When the first instance cannot keep up, we will begin to send data to the 2nd instance.

As you can see, the 3rd instance got no work, meaning you do not need 3 instances for that job.

In fact, you really do not need the 2nd instance either because it did so little. If you take away the 3rd instance, more sessions will be distributed to the other 2 instances and you will probably notice that the 2nd instance will get no rows.

In other words, the bottleneck is still with your pipes. A single instance of the Update operator can keep up with the rate that the data from those 6 pipes is feeding data to it.

-- SteveF

Re: TPT Instances - How this works?

Great feinholz!

Now everything makes sense.

Then, I could increase the number of pipes(Java Threads), if not for the high CPU usage to open more files. (I had dozens of process like these running!)

Thanks!

Re: TPT Instances - How this works?

That was a great explanation, feinholz. You made it really clear.

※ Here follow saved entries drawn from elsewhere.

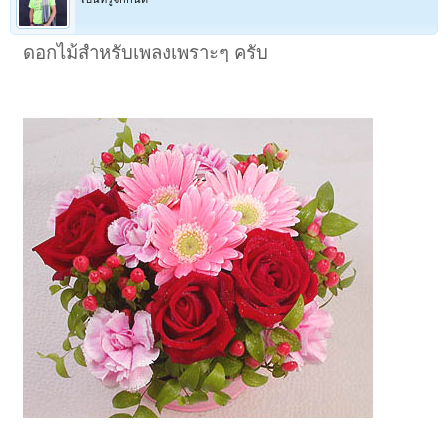
ดอกไม้สำหรับเพลงเพราะๆ ครับ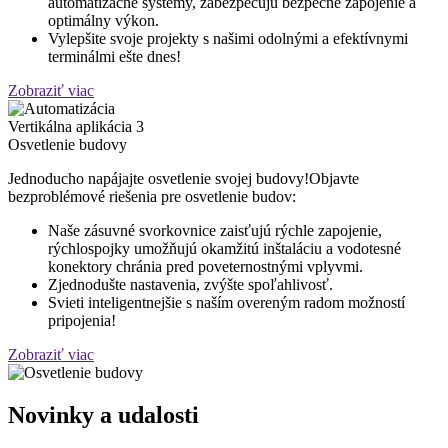
automatizačné systémy, zabezpečujú bezpečné zapojenie a
optimálny výkon.
Vylepšite svoje projekty s našimi odolnými a efektívnymi
terminálmi ešte dnes!
Zobraziť viac
Vertikálna aplikácia 3
Osvetlenie budovy
Jednoducho napájajte osvetlenie svojej budovy!Objavte
bezproblémové riešenia pre osvetlenie budov:
Naše zásuvné svorkovnice zaisťujú rýchle zapojenie,
rýchlospojky umožňujú okamžitú inštaláciu a vodotesné
konektory chránia pred poveternostnými vplyvmi.
Zjednodušte nastavenia, zvýšte spoľahlivosť.
Svieti inteligentnejšie s naším overeným radom možností
pripojenia!
Zobraziť viac
Novinky a udalosti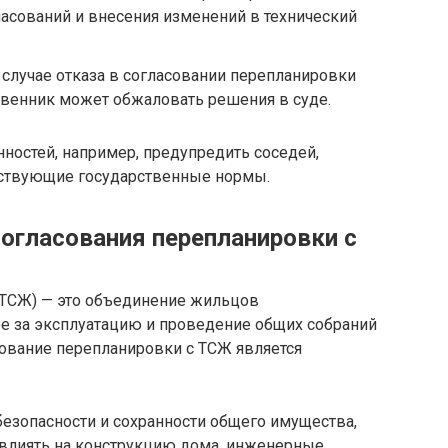
асований и внесения изменений в технический
 случае отказа в согласовании перепланировки
твенник может обжаловать решения в суде.
нностей, например, предупредить соседей,
тствующие государственные нормы.
огласования перепланировки с
(ТСЖ) — это объединение жильцов
ое за эксплуатацию и проведение общих собраний
сование перепланировки с ТСЖ является
езопасности и сохранности общего имущества,
овлиять на конструкцию дома, инженерные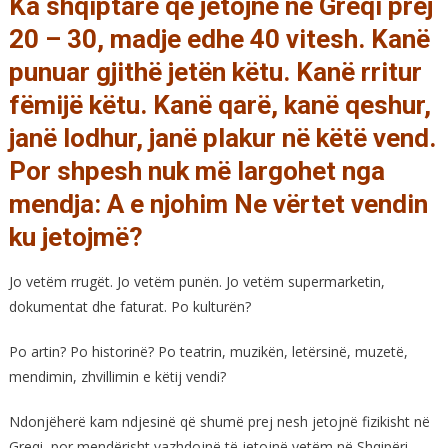
Ka shqiptarë që jetojnë në Greqi prej
20 – 30, madje edhe 40 vitesh. Kanë
punuar gjithë jetën këtu. Kanë rritur
fëmijë këtu. Kanë qarë, kanë qeshur,
janë lodhur, janë plakur në këtë vend.
Por shpesh nuk më largohet nga
mendja: A e njohim Ne vërtet vendin
ku jetojmë?
Jo vetëm rrugët. Jo vetëm punën. Jo vetëm supermarketin,
dokumentat dhe faturat. Po kulturën?
Po artin? Po historinë? Po teatrin, muzikën, letërsinë, muzetë,
mendimin, zhvillimin e këtij vendi?
Ndonjëherë kam ndjesinë që shumë prej nesh jetojnë fizikisht në
Greqi, por mendërisht vazhdojnë të jetojnë vetëm në Shqipëri.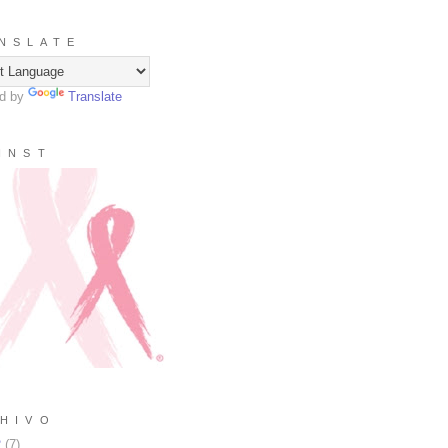
N S L A T E
d by
Translate
I N S T
H I V O
2
(
7
)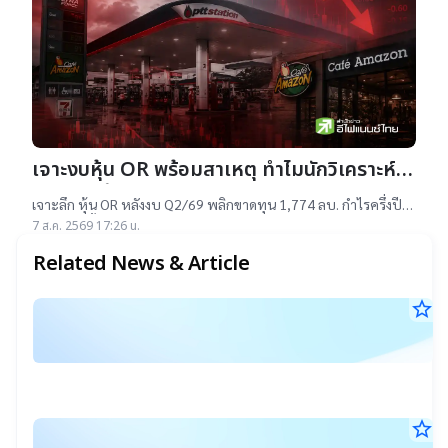
เจาะงบหุ้น OR พร้อมสาเหตุ ทำไมนักวิเคราะห์
ยังแนะ “ซื้อ”-“ถือ”
เจาะลึก หุ้น OR หลังงบ Q2/69 พลิกขาดทุน 1,774 ลบ. กำไรครึ่งปี
แรกต่ำสุดตั้งแต่เข้าตลาดฯ แม้ราคาเทรดต่ำ IPO แต่ 14 โบรกฯ ยัง
7 ส.ค. 2569 17:26 น.
แนะ "ซื้อ-ถือ" ยีลด์ปันผลสูง 4.32%
Related News & Article
star_border
แ
6
ม
ส.ค
ก
25
21
จ่
น.
เ
star_border
ค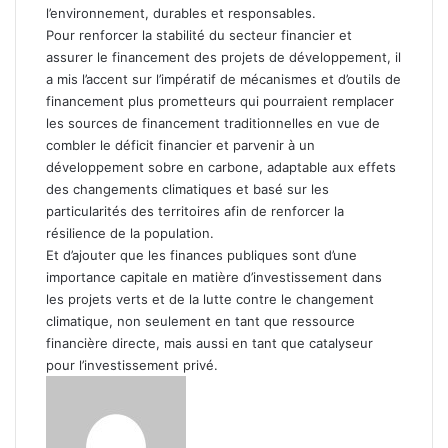
l’environnement, durables et responsables.
Pour renforcer la stabilité du secteur financier et
assurer le financement des projets de développement, il
a mis l’accent sur l’impératif de mécanismes et d’outils de
financement plus prometteurs qui pourraient remplacer
les sources de financement traditionnelles en vue de
combler le déficit financier et parvenir à un
développement sobre en carbone, adaptable aux effets
des changements climatiques et basé sur les
particularités des territoires afin de renforcer la
résilience de la population.
Et d’ajouter que les finances publiques sont d’une
importance capitale en matière d’investissement dans
les projets verts et de la lutte contre le changement
climatique, non seulement en tant que ressource
financière directe, mais aussi en tant que catalyseur
pour l’investissement privé.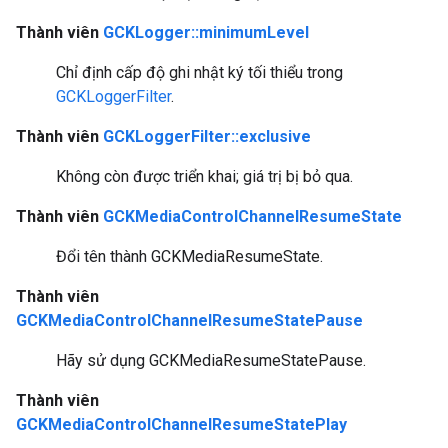
Thành viên
GCKLogger::minimumLevel
Chỉ định cấp độ ghi nhật ký tối thiểu trong
GCKLoggerFilter
.
Thành viên
GCKLoggerFilter::exclusive
Không còn được triển khai; giá trị bị bỏ qua.
Thành viên
GCKMediaControlChannelResumeState
Đổi tên thành GCKMediaResumeState.
Thành viên
GCKMediaControlChannelResumeStatePause
Hãy sử dụng GCKMediaResumeStatePause.
Thành viên
GCKMediaControlChannelResumeStatePlay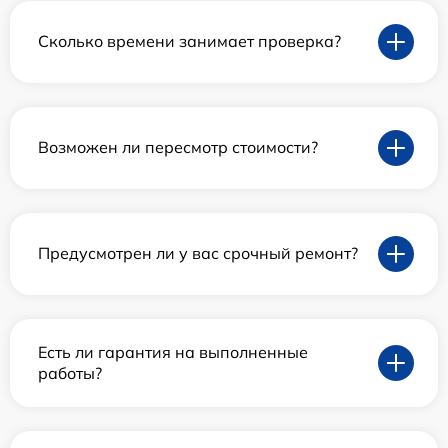
Сколько времени занимает проверка?
Возможен ли пересмотр стоимости?
Предусмотрен ли у вас срочный ремонт?
Есть ли гарантия на выполненные
работы?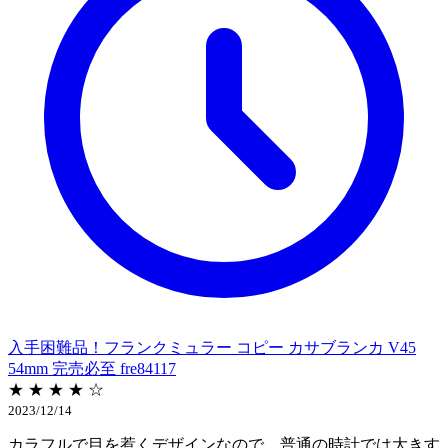
入手困難品！フランクミュラー コピー カサブランカ V45
54mm 完売必至 fre84117
★ ★ ★ ★ ☆
2023/12/14
カラフルで目を惹くデザインなので、普通の時計では大きす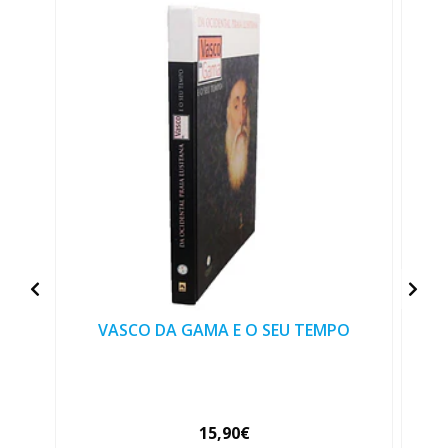
VASCO DA GAMA E O SEU TEMPO
15,90€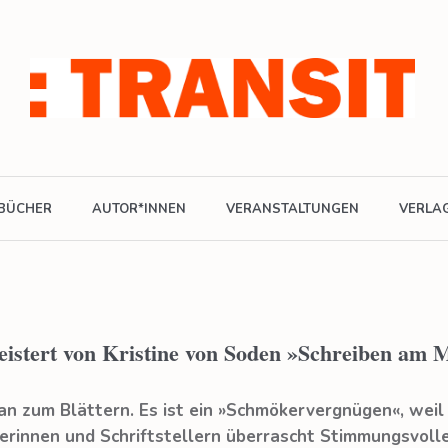
BÜCHER
AUTOR*INNEN
VERANSTALTUNGEN
VERLA
eistert von Kristine von Soden »Schreiben am
n zum Blättern. Es ist ein »Schmökervergnügen«, weil
erinnen und Schriftstellern überrascht Stimmungsvolle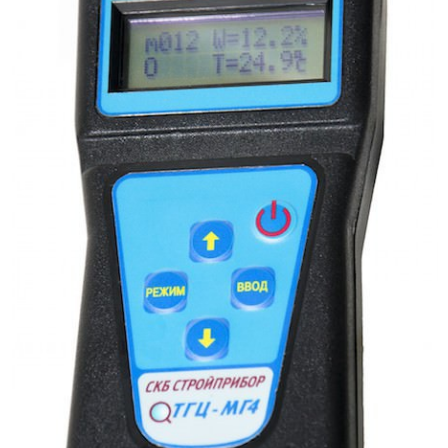
Л
О
Г
У
С
Л
У
Г
И
К
О
Н
Т
А
К
Т
Ы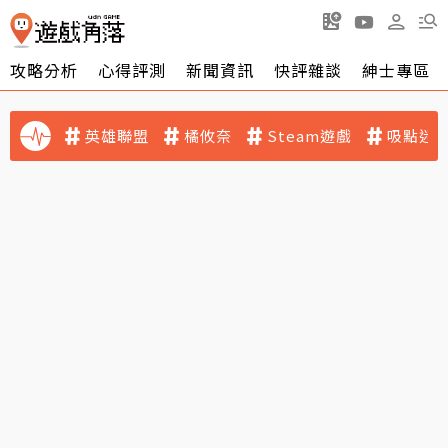
攻略分析
心得評測
新聞資訊
快評雜談
紳士專區
英雄聯盟
橘攸奈
Steam遊戲
吸點迷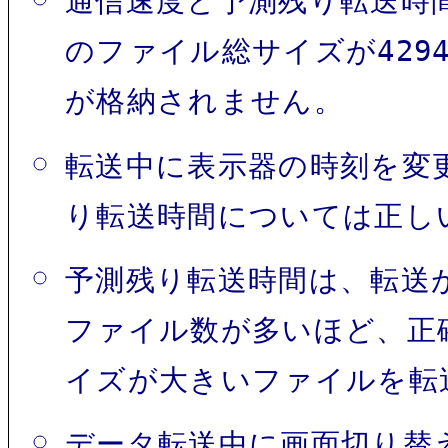
通信速度と予測残り転送時
のファイル総サイズが4294
が格納されません。
転送中に表示器の時刻を変
り転送時間については正し
予測残り転送時間は、転送
ファイル数が多いほど、正
イズが大きいファイルを転
データ転送中に画面切り替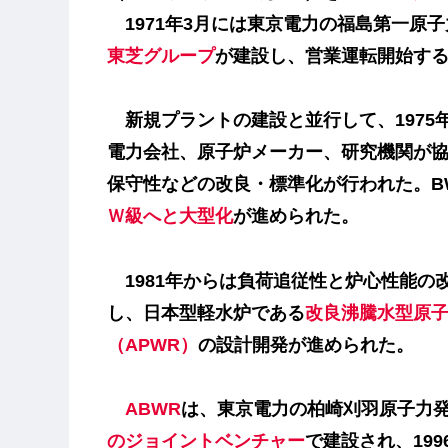
1971年3月には東京電力の福島第一原子
東芝グループ
が建設し、営業運転開始す
新規プラントの建設と並行して、1975
電力会社、原子炉メーカー、研究機関が
保守性などの改良・標準化が行われた。B
Ｗ級へと大型化
が進められた。
1981年からは負荷追従性と炉心性能の
し、日本型軽水炉である
改良沸騰水型原子
（APWR）
の設計開発が進められた。
ABWR
は、東京電力の柏崎刈羽原子力発電所
のジョイントベンチャー
で建設され、19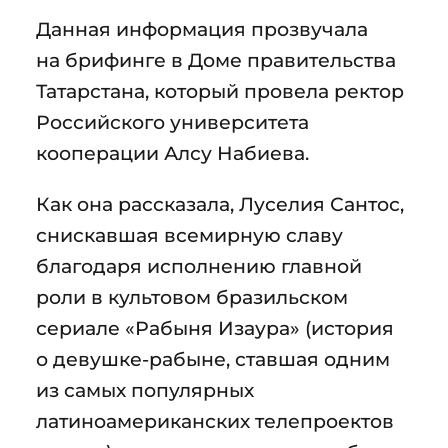
Данная информация прозвучала
на брифинге в Доме правительства
Татарстана, который провела ректор
Российского университета
кооперации Алсу Набиева.
Как она рассказала, Луселия Сантос,
снискавшая всемирную славу
благодаря исполнению главной
роли в культовом бразильском
сериале «Рабыня Изаура» (история
о девушке-рабыне, ставшая одним
из самых популярных
латиноамериканских телепроектов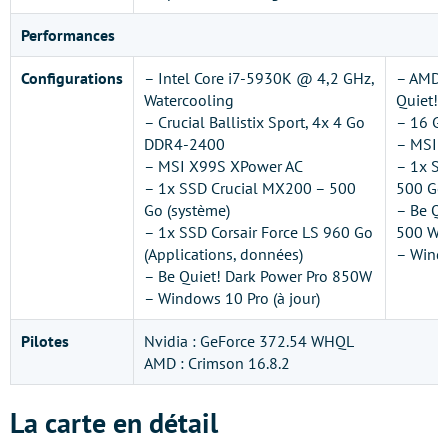
Performances
Configuration
s
– Intel Core i7-5930K @ 4,2 GHz,
– AMD 
Watercooling
Quiet! 
– Crucial Ballistix Sport, 4x 4 Go
– 16 G
DDR4-2400
– MSI 
– MSI X99S XPower AC
– 1x S
– 1x SSD Crucial MX200 – 500
500 Go 
Go (système)
– Be Qu
– 1x SSD Corsair Force LS 960 Go
500 Wa
(Applications, données)
– Windo
– Be Quiet! Dark Power Pro 850W
– Windows 10 Pro (à jour)
Pilotes
Nvidia : GeForce 372.54 WHQL
AMD : Crimson 16.8.2
La carte en détail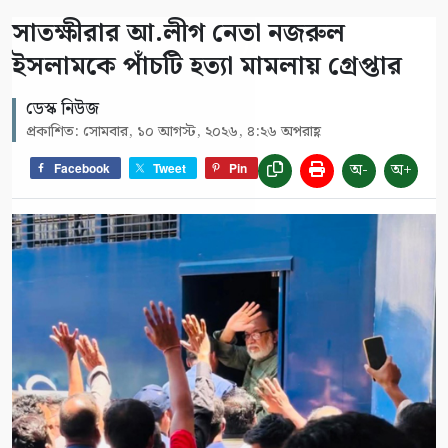
সাতক্ষীরার আ.লীগ নেতা নজরুল
ইসলামকে পাঁচটি হত্যা মামলায় গ্রেপ্তার
ডেস্ক নিউজ
প্রকাশিত: সোমবার, ১০ আগস্ট, ২০২৬, ৪:২৬ অপরাহ্ণ
অ-
অ+
Facebook
Tweet
Pin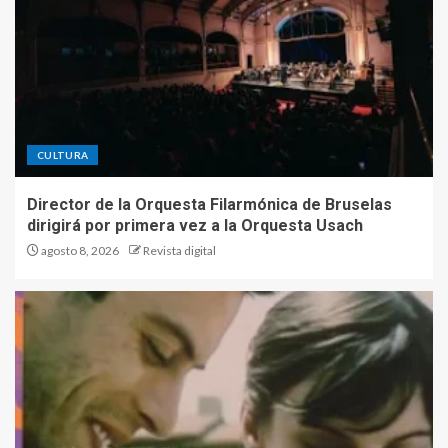
CULTURA
Director de la Orquesta Filarmónica de Bruselas
dirigirá por primera vez a la Orquesta Usach
agosto 8, 2026
Revista digital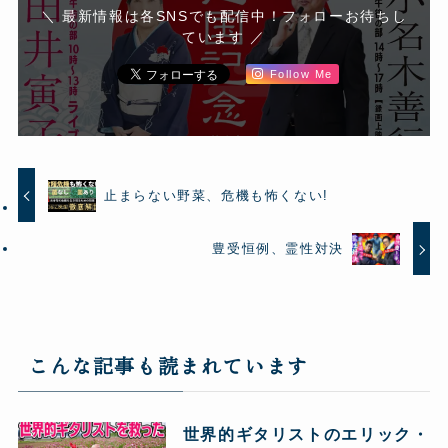
＼ 最新情報は各SNSでも配信中！フォローお待ちし
ています ／
Follow Me
止まらない野菜、危機も怖くない!
豊受恒例、霊性対決
こんな記事も読まれています
世界的ギタリストのエリック・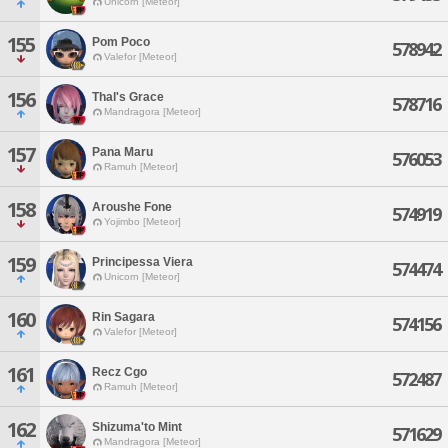
Unicorn [Meteor]
155
Pom Poco
578942
Valefor [Meteor]
156
Thal's Grace
578716
Mandragora [Meteor]
157
Pana Maru
576053
Ramuh [Meteor]
158
Aroushe Fone
574919
Yojimbo [Meteor]
159
Principessa Viera
574474
Unicorn [Meteor]
160
Rin Sagara
574156
Valefor [Meteor]
161
Recz Cgo
572487
Ramuh [Meteor]
162
Shizuma'to Mint
571629
Mandragora [Meteor]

Now, for a Producer Dataconnector Operator, when reading a flat file, can I guarantee that the more instances I use, the faster the file will be read?

Are the rows of the flat file evenly distributed across all instances I set?

Teradata Employee

Re: TPT Instances - How this works?

We do support the use of multiple instances reading from a single file. We have seen some nice performance improvement (due to the operating system caching the I/O reads). However, YMMV.

As far as multiple instances reading from different files, yes you can get good performance improvements by using more instances. However, you have other issues to deal with. Namely, disk head contention. If all files are on the same drive, the disk head contention and other operating system environmental issues might affect performance.

So, guarantee? No, but in a lot of cases, yes.

When using multiple instances to read a single file, yes the rows are distributed evenly across the reader instances.

When using multiple instances to read from multiple files, we load balance the files across the instances according to the file sizes.

-- SteveF

Re: TPT Instances - How this works?

Can I use more than one instances of LOAD_OPERATOR if I am using FASTLOAD as load method?

Teradata Employee

Re: TPT Instances - How this works?

You can specify multiple instances for a LOAD_OPERATOR. Sessions will be divided among the instances as evenly as possible.